■ TEXT EXCERPT:
The laser-induced plume was photographed using a high-speed camera FASTCAM Mini AX50 (Photron Ltd., Japan). Two types of shooting were carried out: general shooting mode and shooting with the Schlieren method. The general shooting mode is suitable for observation from the start of laser irradiation to the end of laser irradiation; however, the subsequent phenomenon is not visible when the light emitted by the laser irradiation ends. The Schlieren method allows observation of the plume after laser irradiation and is effective for understanding the plume [24]. A schematic of the light path in the Schlieren method plume observation is shown in Fig. S1 in the supplementary information. The plume to be observed was set in the collimated light produced by a point light source and two collimating lenses. The light was disrupted and refracted by the plume, allowing the density gradient of the plume to be visualized. In this study, a light source with a diameter of 4.3 mm was covered with a pinhole with a diameter of 1.5 mm. The illuminance at a distance of 10 cm from the light source was 3000 lx without the pinhole and 200 lx with the pinhole. A pinhole with a diameter of 1.5 mm was also placed in front of the high-speed camera as a knife edge. The plume can be observed after the irradiation has finished because a point light source is used. Changes in the shape and propagation rate of the plume can be visualized by observing the plumes produced by these two methods under focus and defocus conditions. In the general shooting mode, images were taken at a frame rate of 4000 fps and a shutter speed of 1/950,000 s. In shooting using the Schlieren method, images were taken at a frame rate of 10,000 fps and a shutter speed of 1/100,000 s. The distance propagated by the plume was measured from the Schlieren method shooting in 0.1 ms increments during the first 2 ms of irradiation and in 0.5 ms increments throughout the remaining irradiation, and the plume propagation speed was determined for each condition.

■ STATED GOAL 1:
Count the lines in the records that contain the string "picture". Reply with the number alone.
The passage and the records are unrelated material.

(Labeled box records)
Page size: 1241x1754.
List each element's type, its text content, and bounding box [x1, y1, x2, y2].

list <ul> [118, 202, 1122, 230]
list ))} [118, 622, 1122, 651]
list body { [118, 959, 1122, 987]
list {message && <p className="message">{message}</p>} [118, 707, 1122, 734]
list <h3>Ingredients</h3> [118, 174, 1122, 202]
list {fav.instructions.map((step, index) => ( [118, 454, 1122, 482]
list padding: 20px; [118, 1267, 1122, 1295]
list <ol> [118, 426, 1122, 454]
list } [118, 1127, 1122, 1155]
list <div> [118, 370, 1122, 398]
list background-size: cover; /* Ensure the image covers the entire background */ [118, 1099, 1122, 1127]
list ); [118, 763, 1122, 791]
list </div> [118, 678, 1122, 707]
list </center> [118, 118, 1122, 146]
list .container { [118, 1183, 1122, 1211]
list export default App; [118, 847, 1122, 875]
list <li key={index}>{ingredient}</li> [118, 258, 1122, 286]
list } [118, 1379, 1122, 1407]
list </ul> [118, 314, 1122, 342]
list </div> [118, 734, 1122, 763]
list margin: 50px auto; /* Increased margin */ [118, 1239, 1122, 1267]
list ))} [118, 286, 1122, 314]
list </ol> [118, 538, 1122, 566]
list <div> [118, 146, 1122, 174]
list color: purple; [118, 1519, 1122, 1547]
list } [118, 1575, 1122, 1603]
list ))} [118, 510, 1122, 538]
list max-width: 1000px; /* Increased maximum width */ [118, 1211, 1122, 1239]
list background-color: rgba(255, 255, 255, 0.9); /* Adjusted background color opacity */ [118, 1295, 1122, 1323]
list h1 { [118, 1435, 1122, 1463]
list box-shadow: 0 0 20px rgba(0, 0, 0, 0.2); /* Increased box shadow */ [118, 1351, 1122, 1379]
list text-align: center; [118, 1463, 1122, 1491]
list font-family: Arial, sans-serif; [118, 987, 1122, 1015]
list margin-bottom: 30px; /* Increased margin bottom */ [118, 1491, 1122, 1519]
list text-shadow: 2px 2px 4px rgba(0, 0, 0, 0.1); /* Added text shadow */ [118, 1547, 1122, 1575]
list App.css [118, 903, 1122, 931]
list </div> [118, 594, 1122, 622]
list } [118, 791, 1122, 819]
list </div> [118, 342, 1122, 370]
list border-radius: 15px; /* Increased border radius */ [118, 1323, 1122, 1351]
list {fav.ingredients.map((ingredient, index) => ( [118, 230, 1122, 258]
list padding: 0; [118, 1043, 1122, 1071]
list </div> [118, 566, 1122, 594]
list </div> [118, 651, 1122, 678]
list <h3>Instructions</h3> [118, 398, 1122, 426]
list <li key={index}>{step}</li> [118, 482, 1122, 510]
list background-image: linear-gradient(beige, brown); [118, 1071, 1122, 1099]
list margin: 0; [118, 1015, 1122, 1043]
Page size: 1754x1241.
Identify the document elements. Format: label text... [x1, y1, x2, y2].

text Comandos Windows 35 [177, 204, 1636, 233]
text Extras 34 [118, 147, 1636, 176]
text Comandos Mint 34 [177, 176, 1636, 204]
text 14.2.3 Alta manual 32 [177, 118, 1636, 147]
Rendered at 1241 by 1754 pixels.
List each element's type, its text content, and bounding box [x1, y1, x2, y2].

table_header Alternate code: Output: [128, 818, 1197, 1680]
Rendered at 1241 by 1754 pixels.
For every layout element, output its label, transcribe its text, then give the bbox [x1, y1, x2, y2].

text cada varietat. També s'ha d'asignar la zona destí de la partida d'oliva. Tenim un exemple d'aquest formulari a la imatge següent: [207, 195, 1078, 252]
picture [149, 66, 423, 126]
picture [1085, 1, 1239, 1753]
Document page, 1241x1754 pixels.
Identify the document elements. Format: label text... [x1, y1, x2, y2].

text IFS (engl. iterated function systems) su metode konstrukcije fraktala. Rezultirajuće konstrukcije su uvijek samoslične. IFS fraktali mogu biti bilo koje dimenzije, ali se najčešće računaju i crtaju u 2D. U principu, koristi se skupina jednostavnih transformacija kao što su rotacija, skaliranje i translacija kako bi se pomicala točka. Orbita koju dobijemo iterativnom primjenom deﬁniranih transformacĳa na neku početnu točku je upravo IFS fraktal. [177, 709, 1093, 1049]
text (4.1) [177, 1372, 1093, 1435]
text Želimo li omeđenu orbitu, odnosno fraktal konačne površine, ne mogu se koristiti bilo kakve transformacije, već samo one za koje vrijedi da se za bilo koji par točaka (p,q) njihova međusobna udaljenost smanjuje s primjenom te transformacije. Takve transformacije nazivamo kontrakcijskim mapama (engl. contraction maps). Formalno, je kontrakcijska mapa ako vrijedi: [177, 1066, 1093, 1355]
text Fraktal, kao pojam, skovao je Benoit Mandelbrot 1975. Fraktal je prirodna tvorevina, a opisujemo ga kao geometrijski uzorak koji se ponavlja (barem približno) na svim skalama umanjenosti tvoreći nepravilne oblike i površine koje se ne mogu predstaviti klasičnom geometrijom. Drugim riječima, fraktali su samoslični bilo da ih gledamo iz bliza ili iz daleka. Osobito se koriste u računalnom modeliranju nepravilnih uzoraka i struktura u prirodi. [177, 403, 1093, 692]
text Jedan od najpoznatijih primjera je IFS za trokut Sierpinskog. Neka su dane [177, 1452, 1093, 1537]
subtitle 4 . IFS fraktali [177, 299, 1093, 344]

■ STATED GOAL 2:
How does the passage on photographing the laser-induced plume go on after its last sentence? Write the continuation.

■ EXERCISE ANSWER 1:
2

■ EXERCISE ANSWER 2:
3 Results and Discussion

3.1 Defocus-Induced Nanoparticle/Nanowire Transition

Figure 4 shows the SEM images of the deposits under various conditions. Under the on-focus condition (Fig. 4a, b), almost all the products were nanoparticles. When the laser was defocused, nanowires were generated along with nanoparticles, and the number of nanowires increased with the defocus distance (Fig. 4c–f). The products included nanostructures that are too short to be called nanowires. However, in this study, we referred to this kind of nanostructures as nanowires to distinguish them from nanoparticles.

Fig. 4
figure 4

SEM images of nanostructures under defocused distances of a, b 0, c 15, d 20, e 24, and f 28 mm

Figure 5 shows a TEM image of the nanowires at low magnification. Three types of nanowires were identified: nanowires with spherical or polygonal caps at the tip and nanowires without caps. Figure 6 shows a graph of nanowire diameters and lengths for each of the conditions under which nanowires were produced. The diameter of the nanowires (Fig. 6a) did not show a clear correlation with the defocus distance; but their length (Fig. 6b) showed a tendency to increase with the defocus distance. The length of the nanowires did not change much between the defocus distances of 20 and 24 mm. A possible reason is the nonuniformity of the target. The target used in this study is composed of powders of two different elements, each with a different grain size. After mixing, the material might have exhibited a nonuniform distribution on the target surface, resulting in small differences in the length of the nanowires produced. The frequencies of the nanowire aspect ratios (length/diameter) are shown in Fig. 7. The highest number of nanowires with an aspect ratio of < 5 were observed at a defocus distance of 15 mm, the highest number of nanowires with an aspect ratio between 5 and 10 were observed at defocus distances of 20 and 24 mm, and several nanowires with an aspect ratio exceeding 20 were observed at a defocus distance of 28 mm. The longer the defocus distance, the higher the aspect ratio of the nanowires produced.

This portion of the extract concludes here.